The goal of this proposal is to use the voltage dependent anion channel
(VDAC) found in the outer mitochondrial membrane as a model system in which
to study the general phenomena of voltage regulation of ion channel
function. It takes advantage of the uniqueness of VDAC as an experimental
system in which to analyze voltage-sensitive ion channel function and of
the elegance of molecular genetic analysis as is possible in yeast. VDAC
has been isolated from the outer mitochondrial membrane of yeast and
analyzed biochemically and biophysically (see Section II and accompanying
manuscripts).

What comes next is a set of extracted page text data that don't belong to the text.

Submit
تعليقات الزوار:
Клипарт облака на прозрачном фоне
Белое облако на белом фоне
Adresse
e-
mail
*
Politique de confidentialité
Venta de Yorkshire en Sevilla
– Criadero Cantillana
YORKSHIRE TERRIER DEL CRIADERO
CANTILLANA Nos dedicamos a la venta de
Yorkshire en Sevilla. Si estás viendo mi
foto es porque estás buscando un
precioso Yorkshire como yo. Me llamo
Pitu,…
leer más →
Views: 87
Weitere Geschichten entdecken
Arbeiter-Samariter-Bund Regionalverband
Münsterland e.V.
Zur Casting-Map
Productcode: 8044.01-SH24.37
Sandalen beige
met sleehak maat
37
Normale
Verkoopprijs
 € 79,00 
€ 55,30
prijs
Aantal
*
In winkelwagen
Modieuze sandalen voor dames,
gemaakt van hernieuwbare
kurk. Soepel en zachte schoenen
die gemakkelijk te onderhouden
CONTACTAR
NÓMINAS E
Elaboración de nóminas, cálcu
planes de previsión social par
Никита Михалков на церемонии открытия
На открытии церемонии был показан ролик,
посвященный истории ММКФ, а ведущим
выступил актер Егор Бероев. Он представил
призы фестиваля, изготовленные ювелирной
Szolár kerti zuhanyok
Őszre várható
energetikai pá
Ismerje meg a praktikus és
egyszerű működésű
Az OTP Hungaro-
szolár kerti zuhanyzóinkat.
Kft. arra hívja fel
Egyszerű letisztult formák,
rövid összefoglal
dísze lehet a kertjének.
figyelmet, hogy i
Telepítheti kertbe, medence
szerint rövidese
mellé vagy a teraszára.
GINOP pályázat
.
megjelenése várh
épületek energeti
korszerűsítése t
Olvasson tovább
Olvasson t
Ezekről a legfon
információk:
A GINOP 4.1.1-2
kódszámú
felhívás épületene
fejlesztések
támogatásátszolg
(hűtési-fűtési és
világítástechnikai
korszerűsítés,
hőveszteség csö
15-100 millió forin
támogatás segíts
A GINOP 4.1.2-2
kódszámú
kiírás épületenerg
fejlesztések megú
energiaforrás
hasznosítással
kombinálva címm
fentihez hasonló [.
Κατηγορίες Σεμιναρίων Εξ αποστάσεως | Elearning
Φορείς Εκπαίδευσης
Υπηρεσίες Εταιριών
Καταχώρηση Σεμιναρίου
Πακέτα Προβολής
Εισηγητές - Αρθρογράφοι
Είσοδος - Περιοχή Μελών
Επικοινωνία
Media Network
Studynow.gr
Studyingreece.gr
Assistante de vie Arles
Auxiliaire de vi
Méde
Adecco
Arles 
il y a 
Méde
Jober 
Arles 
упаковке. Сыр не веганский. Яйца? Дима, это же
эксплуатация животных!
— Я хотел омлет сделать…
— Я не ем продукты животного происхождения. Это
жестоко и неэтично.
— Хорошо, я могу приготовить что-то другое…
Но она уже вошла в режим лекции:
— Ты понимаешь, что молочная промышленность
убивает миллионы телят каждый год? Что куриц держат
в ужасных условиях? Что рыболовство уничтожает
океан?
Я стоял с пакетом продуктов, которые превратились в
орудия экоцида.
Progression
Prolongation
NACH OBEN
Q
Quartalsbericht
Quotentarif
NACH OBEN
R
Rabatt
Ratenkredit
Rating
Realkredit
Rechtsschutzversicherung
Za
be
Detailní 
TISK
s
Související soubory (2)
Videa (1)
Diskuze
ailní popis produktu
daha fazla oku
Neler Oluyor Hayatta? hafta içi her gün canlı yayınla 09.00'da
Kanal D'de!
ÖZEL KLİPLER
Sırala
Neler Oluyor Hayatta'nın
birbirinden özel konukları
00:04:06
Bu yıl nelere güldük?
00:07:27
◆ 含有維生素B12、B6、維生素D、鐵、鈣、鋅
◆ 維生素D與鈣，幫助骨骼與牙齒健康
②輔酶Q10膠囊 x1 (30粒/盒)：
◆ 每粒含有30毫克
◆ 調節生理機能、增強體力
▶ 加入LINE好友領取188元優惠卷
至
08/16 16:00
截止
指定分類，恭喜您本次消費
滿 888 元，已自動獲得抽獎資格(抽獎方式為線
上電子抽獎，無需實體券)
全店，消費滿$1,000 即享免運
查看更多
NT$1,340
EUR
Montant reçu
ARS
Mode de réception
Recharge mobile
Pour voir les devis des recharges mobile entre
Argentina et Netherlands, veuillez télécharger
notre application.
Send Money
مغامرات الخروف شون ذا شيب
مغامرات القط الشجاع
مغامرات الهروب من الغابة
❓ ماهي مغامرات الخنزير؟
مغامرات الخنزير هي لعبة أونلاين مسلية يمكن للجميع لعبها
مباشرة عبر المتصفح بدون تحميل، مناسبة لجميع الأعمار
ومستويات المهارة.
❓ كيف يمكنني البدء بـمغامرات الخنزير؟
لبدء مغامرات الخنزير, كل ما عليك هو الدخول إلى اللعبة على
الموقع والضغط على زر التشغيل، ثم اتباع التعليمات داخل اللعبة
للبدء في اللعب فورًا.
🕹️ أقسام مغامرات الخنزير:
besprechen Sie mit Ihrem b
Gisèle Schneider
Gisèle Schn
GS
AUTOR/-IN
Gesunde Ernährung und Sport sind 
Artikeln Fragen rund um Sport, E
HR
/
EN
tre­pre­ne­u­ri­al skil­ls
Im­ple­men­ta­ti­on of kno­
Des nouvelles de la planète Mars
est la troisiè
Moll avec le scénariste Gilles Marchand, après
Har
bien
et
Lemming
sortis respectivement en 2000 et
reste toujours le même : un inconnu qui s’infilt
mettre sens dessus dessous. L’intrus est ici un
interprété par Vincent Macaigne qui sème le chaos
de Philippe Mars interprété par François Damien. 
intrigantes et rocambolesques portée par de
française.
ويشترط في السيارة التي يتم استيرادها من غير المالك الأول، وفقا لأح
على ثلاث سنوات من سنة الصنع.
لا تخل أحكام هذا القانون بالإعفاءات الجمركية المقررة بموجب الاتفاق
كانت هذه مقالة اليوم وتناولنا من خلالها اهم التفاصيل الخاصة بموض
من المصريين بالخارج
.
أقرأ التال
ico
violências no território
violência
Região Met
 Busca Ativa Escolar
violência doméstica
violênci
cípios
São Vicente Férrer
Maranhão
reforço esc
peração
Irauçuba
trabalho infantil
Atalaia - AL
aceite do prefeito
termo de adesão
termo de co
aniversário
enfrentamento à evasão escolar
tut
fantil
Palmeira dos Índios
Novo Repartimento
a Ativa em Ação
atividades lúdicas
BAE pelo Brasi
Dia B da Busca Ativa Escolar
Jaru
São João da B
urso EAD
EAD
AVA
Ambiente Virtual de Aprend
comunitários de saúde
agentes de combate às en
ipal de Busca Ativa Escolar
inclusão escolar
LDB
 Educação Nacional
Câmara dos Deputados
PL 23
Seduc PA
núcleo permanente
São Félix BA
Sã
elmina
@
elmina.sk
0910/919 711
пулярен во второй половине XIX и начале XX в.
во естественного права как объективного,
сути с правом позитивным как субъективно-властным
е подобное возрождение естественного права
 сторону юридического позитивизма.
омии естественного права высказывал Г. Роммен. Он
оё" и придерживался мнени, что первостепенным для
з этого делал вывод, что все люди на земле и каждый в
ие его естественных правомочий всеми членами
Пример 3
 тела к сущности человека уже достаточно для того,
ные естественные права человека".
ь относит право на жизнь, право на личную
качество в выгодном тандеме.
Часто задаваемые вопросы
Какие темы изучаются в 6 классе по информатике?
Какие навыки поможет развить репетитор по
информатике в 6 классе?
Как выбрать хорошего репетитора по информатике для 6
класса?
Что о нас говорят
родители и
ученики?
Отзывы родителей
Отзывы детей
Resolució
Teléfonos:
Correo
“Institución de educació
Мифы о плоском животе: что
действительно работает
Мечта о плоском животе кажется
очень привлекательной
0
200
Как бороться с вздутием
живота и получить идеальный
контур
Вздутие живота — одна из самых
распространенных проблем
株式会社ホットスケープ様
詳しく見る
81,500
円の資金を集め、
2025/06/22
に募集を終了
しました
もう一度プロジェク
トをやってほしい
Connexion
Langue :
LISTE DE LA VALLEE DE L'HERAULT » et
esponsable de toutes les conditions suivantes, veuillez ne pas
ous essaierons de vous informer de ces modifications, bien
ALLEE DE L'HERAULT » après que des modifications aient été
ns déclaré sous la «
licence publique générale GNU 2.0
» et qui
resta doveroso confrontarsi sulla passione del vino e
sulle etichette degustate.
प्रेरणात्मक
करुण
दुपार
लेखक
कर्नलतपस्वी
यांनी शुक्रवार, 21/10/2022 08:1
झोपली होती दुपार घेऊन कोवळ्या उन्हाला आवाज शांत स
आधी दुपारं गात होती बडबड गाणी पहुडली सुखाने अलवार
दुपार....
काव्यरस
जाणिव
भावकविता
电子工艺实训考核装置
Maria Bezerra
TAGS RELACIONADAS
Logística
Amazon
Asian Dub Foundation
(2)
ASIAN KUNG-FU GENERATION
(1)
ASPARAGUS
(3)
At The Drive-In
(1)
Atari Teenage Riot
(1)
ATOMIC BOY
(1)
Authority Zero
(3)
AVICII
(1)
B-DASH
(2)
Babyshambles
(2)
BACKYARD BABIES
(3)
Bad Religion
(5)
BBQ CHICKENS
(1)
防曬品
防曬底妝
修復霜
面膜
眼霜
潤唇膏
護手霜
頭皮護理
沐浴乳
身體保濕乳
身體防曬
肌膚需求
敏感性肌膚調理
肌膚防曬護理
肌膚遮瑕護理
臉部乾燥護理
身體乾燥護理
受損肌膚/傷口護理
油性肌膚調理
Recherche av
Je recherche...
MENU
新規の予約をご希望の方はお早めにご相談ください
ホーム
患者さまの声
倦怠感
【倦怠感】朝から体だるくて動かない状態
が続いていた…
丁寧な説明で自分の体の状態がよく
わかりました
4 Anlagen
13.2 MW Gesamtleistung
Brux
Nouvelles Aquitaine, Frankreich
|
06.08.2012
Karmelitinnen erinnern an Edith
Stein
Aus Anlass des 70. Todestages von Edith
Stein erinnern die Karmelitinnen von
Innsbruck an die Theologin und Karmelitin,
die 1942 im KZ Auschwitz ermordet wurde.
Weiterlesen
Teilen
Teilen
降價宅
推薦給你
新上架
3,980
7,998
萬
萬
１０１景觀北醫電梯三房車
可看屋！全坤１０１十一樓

Antibodies to this protein have been raised in rabbits,
affinity purified and used to demonstrate antigenic conservation among
VDACs from a wide range of organisms. The antibodies have been used as
well to screen yeast genomic expression libraries. The expressed sequences
in positive clones have then been used to isolate homologous sequences from
both yeast genomic and cDNA libraries. Clones (cDNA) containing VDAC
sequences have authenticated using hybrid select translation and
immunoprecipitation. In addition, the amino acid sequence derived by DNA
sequencing of cDNA clones aligns with the partial amino acid sequence of a
CNBr fragment obtained from the purified protein. From the primary amino
acid sequence, a tentative structural model of the VDAC protein can be
constructed based on computer predictions of secondary structure. From
these cloned genes, we will attempt to construct a system in which
sufficient VDAC for biochemical and physiological analysis can be produced
completely in vitro. The cloned genes will be manipulated in vitro, first
by the introduction of random mutations to define domains of the protein
involved in voltage-sensitivity followed by site-directed mutagenesis to
investigate the role of specific or a series of specific amino acids.
These mutant proteins, produced in vivo or in vitro, will then be
physiologically examined in artificial planar bilayers.